Cursor was an early leader in the AI coding market, but it’s now facing more pressure than ever from larger competitors like OpenAI, Anthropic, and Google. The startup has historically licensed AI models from these companies, but now its rivals are investing heavily in AI coding products of their own. Anthropic’s Claude Code, for example, grew even faster than Cursor, reaching $1 billion in annual recurring revenue just six months after launch. In response, Cursor has started developing and deploying its own AI models.
Traditionally, building software applications has required many different teams working together across a wide range of products and tools. By integrating design capabilities directly into its coding environment, Cursor wants to show that it can bring these functions together into a single platform.
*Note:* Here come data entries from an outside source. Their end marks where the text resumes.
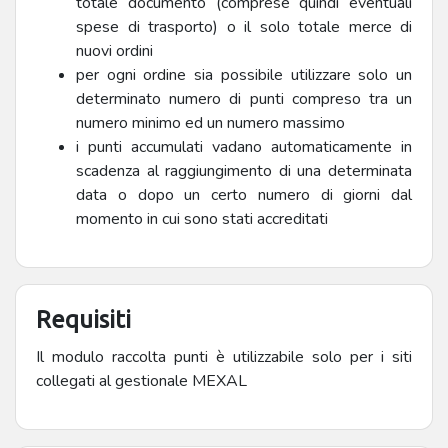
totale documento (comprese quindi eventuali
spese di trasporto) o il solo totale merce di
nuovi ordini
per ogni ordine sia possibile utilizzare solo un
determinato numero di punti compreso tra un
numero minimo ed un numero massimo
i punti accumulati vadano automaticamente in
scadenza al raggiungimento di una determinata
data o dopo un certo numero di giorni dal
momento in cui sono stati accreditati
Requisiti
Il modulo raccolta punti è utilizzabile solo per i siti
collegati al gestionale MEXAL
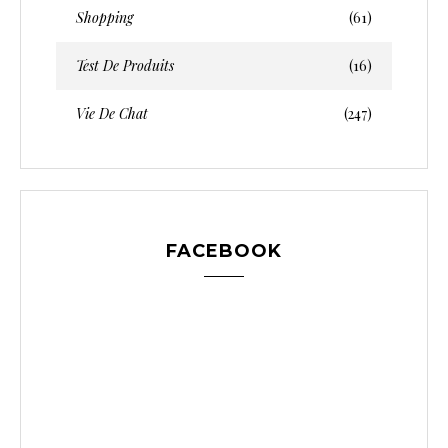
Shopping
(61)
Test De Produits
(16)
Vie De Chat
(247)
FACEBOOK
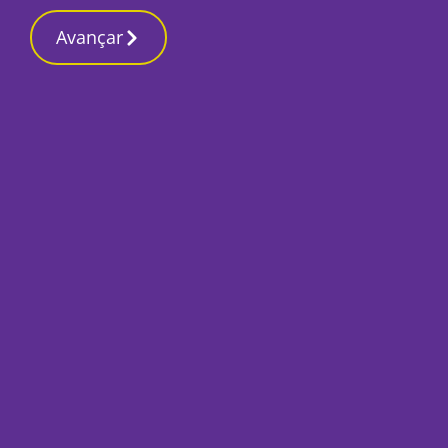
Contactos redaç
4 Março 2026, Quarta-feira 1:24 PM
Avançar
Início
Sociedade
Luís Vicente Trio l
este sábado
Por
António Ramos
Setembro 29, 2023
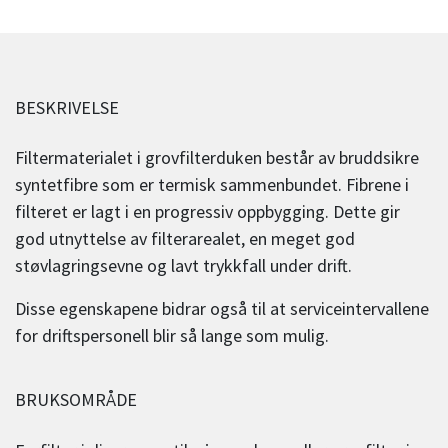
BESKRIVELSE
Filtermaterialet i grovfilterduken består av bruddsikre
syntetfibre som er termisk sammenbundet. Fibrene i
filteret er lagt i en progressiv oppbygging. Dette gir
god utnyttelse av filterarealet, en meget god
støvlagringsevne og lavt trykkfall under drift.
Disse egenskapene bidrar også til at serviceintervallene
for driftspersonell blir så lange som mulig.
BRUKSOMRÅDE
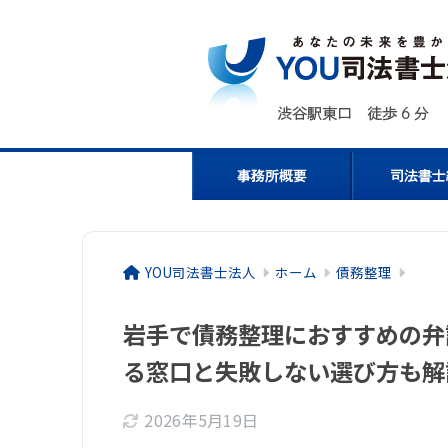
YOU司法書士法人
ホーム
債務整理
岩手で債務整理におすすめの弁
る窓口と失敗しない選び方も解
2026年5月19日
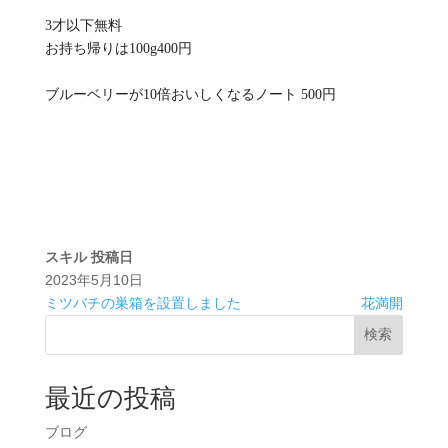
3才以下無料
お持ち帰りは100g400円
ブルーベリーが10倍おいしくなるノート 500円
スキル
投稿日
2023年5月10日
ミツバチの巣箱を設置しました
花満開
検索
最近の投稿
ブログ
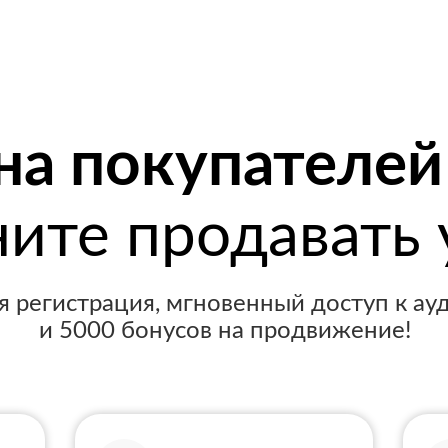
на покупателей
ните продавать 
я регистрация, мгновенный доступ к ау
и 5000 бонусов на продвижение!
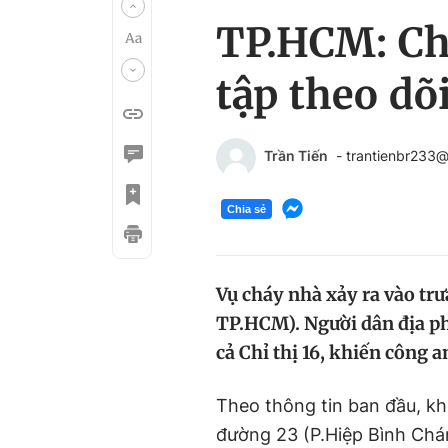
TP.HCM: Chá
tập theo dõi
Trần Tiến
- trantienbr233
Chia sẻ
Vụ cháy nhà xảy ra vào trư
TP.HCM). Người dân địa phư
cả Chỉ thị 16, khiến công a
Theo thông tin ban đầu, kh
đường 23 (P.Hiệp Bình Chá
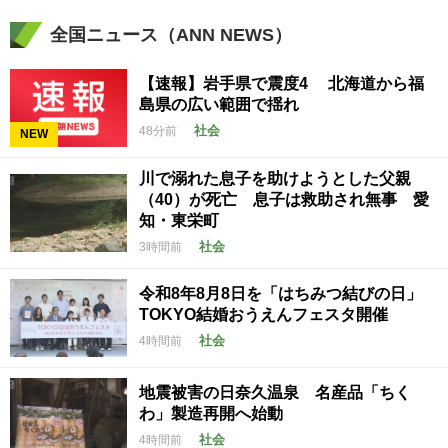
全国ニュース（ANN NEWS）
【速報】岩手県で震度4 北海道から福
島県の広い範囲で揺れ
社会
48分前
NEW
川で溺れた息子を助けようとした父親
（40）が死亡 息子は救助され無事 愛
知・東栄町
社会
3時間前
令和8年8月8日を「はちみつ結びの日」
TOKYO結婚おうえんフェスタ開催
社会
4時間前
地震被害の日奈久温泉 名産品「ちく
わ」製造再開へ始動
社会
4時間前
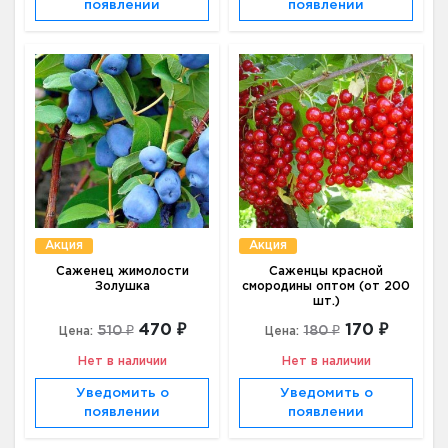
появлении
появлении
Акция
Акция
Саженец жимолости
Саженцы красной
Золушка
смородины оптом (от 200
шт.)
470 ₽
170 ₽
510 ₽
180 ₽
Цена:
Цена:
Нет в наличии
Нет в наличии
Уведомить о
Уведомить о
появлении
появлении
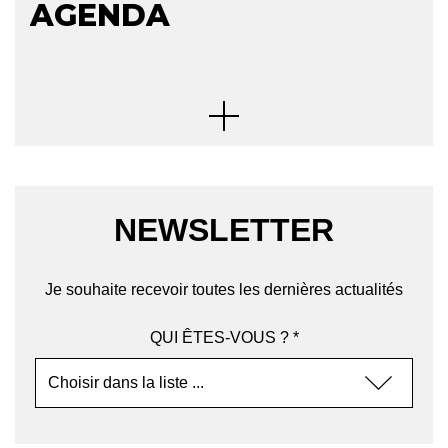
AGENDA
NEWSLETTER
Je souhaite recevoir toutes les dernières actualités
QUI ÊTES-VOUS ? *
“Before, designers used to live in their own world of pixels and frames, and they don’t really translate to code. So teams had to build processes to hand off tasks back and forth between developers and designers, but there was a lot of friction,” says Lu. “We kind of melded the design world and the coding world together into one interface with one AI agent.”
AI-Powered Web Design
In a demo at WIRED’s San Francisco headquarters, Cursor’s product engineering lead Jason Ginsberg showcased how Visual Editor could modify the aesthetics of a webpage.
A traditional design panel on the right lets users adjust fonts, add buttons, create menus, or change backgrounds. On the left, a chat interface accepts natural-language requests, such as “make this button’s background color red.” Cursor’s agent then applies those changes directly into the code base.
Earlier this year, Cursor released its own web browser that works directly within its coding environment. The company argues the browser creates a better feedback loop when developing products, allowing engineers and designers to view requests from real users and access Chrome-style developer tools.